If you're not that type, then you're probably here. Otherwise, you're probably not.

Although you do learn something new. I wasn't aware that Gramophones had outputs: you just wound 'em up and the sound came out the big wooden horn. :D
 
If you're the type to put on some music while you're doing something else, then it's good enough.

For this purpose $350 Denon receiver with Audissey digital processor serves me like a charm! ;)

Why should I waste tubes for such quality? I plan to marry Audissey with tubes, it will be a killing toy! Planning and drooling... 5 x 12J1L+12P17L drivers and Semisouth JFET outputs arranged as augmented source followers loaded on counter-modulated CCS... 6S17K-V phono preamp... :smash:
 
Interesting- why would he directly couple the cathode follower to the driver, then capacitively couple to the finals? Typically, when an amp clips, the recovery is much faster with the opposite connection- in this design, half the virtue of the CF is going unrealized.

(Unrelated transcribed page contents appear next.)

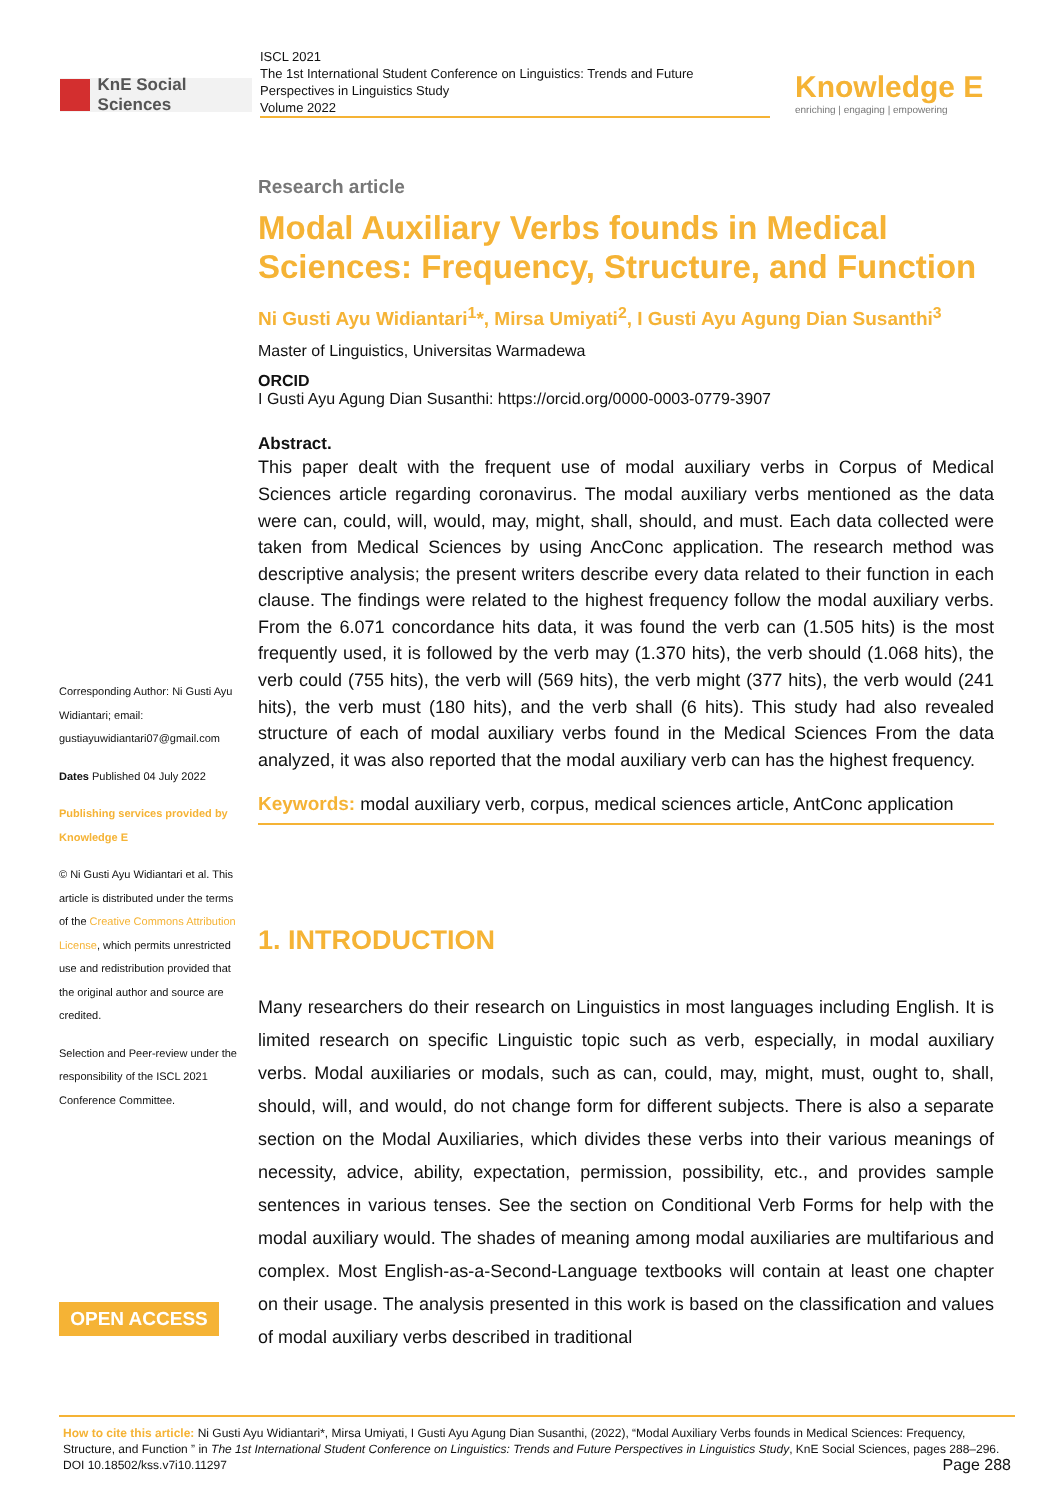KnE Social Sciences
ISCL 2021
The 1st International Student Conference on Linguistics: Trends and Future Perspectives in Linguistics Study
Volume 2022
Knowledge E
enriching | engaging | empowering
Research article
Modal Auxiliary Verbs founds in Medical Sciences: Frequency, Structure, and Function
Ni Gusti Ayu Widiantari<sup>1</sup>*, Mirsa Umiyati<sup>2</sup>, I Gusti Ayu Agung Dian Susanthi<sup>3</sup>
Master of Linguistics, Universitas Warmadewa
ORCID
I Gusti Ayu Agung Dian Susanthi: https://orcid.org/0000-0003-0779-3907
Abstract.
This paper dealt with the frequent use of modal auxiliary verbs in Corpus of Medical Sciences article regarding coronavirus. The modal auxiliary verbs mentioned as the data were can, could, will, would, may, might, shall, should, and must. Each data collected were taken from Medical Sciences by using AncConc application. The research method was descriptive analysis; the present writers describe every data related to their function in each clause. The findings were related to the highest frequency follow the modal auxiliary verbs. From the 6.071 concordance hits data, it was found the verb can (1.505 hits) is the most frequently used, it is followed by the verb may (1.370 hits), the verb should (1.068 hits), the verb could (755 hits), the verb will (569 hits), the verb might (377 hits), the verb would (241 hits), the verb must (180 hits), and the verb shall (6 hits). This study had also revealed structure of each of modal auxiliary verbs found in the Medical Sciences From the data analyzed, it was also reported that the modal auxiliary verb can has the highest frequency.
Keywords: modal auxiliary verb, corpus, medical sciences article, AntConc application
1. INTRODUCTION
Many researchers do their research on Linguistics in most languages including English. It is limited research on specific Linguistic topic such as verb, especially, in modal auxiliary verbs. Modal auxiliaries or modals, such as can, could, may, might, must, ought to, shall, should, will, and would, do not change form for different subjects. There is also a separate section on the Modal Auxiliaries, which divides these verbs into their various meanings of necessity, advice, ability, expectation, permission, possibility, etc., and provides sample sentences in various tenses. See the section on Conditional Verb Forms for help with the modal auxiliary would. The shades of meaning among modal auxiliaries are multifarious and complex. Most English-as-a-Second-Language textbooks will contain at least one chapter on their usage. The analysis presented in this work is based on the classification and values of modal auxiliary verbs described in traditional
Corresponding Author: Ni Gusti Ayu Widiantari; email: gustiayuwidiantari07@gmail.com
Dates Published 04 July 2022
Publishing services provided by Knowledge E
© Ni Gusti Ayu Widiantari et al. This article is distributed under the terms of the Creative Commons Attribution License, which permits unrestricted use and redistribution provided that the original author and source are credited.
Selection and Peer-review under the responsibility of the ISCL 2021 Conference Committee.
OPEN ACCESS
How to cite this article: Ni Gusti Ayu Widiantari*, Mirsa Umiyati, I Gusti Ayu Agung Dian Susanthi, (2022), “Modal Auxiliary Verbs founds in Medical Sciences: Frequency, Structure, and Function ” in The 1st International Student Conference on Linguistics: Trends and Future Perspectives in Linguistics Study, KnE Social Sciences, pages 288–296. DOI 10.18502/kss.v7i10.11297 Page 288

Not that one ought to be clipping a 400W amp...
 
"why would he directly couple the cathode follower to the driver, then capacitively couple to the finals? "

Agree. But one could use the 6AL5 baseline restorer circuit on the final grids that Bob Carver came up with.

--------------------

"we here in Tube forum" "...don't build 400W amps"

George has been up to 250 Watts on the little Red Board with just two Sweep tubes. And 500 W with both channels paralleled. I wouldn't count on it for an Apollo Moon mission though. But using Sweeps, instead of a barrel full of KT88s, make a lot more sense as far as getting a workable low Z OT without NASA funding.

Using 6 surplus 250 Watt Variac cores ($20 each, just add the 50 turn secondary) wired in series, can get you a high performance circlotron OT for 500 Watts. Two EvilBay Lambda 1000W 360 V power factor converters ($25 each) and a couple of industrial 230V isolation power xfmrs ($25 each) and you are nearly there. Total cost around $250 (tubes and sockets) to $300 (& chassis) for 500 Watts. Cheaper than most beginnner 5 Watt tube kits.
 
"why would he directly couple the cathode follower to the driver, then capacitively couple to the finals? "

Expedience.
The circuit obviously works.
To achieve the optimal as suggested, you would need extra supplies of around plus and minus 200/250 volts which would add to complexity and cost.
Remember at the time Britain was paying for a war it didn't start.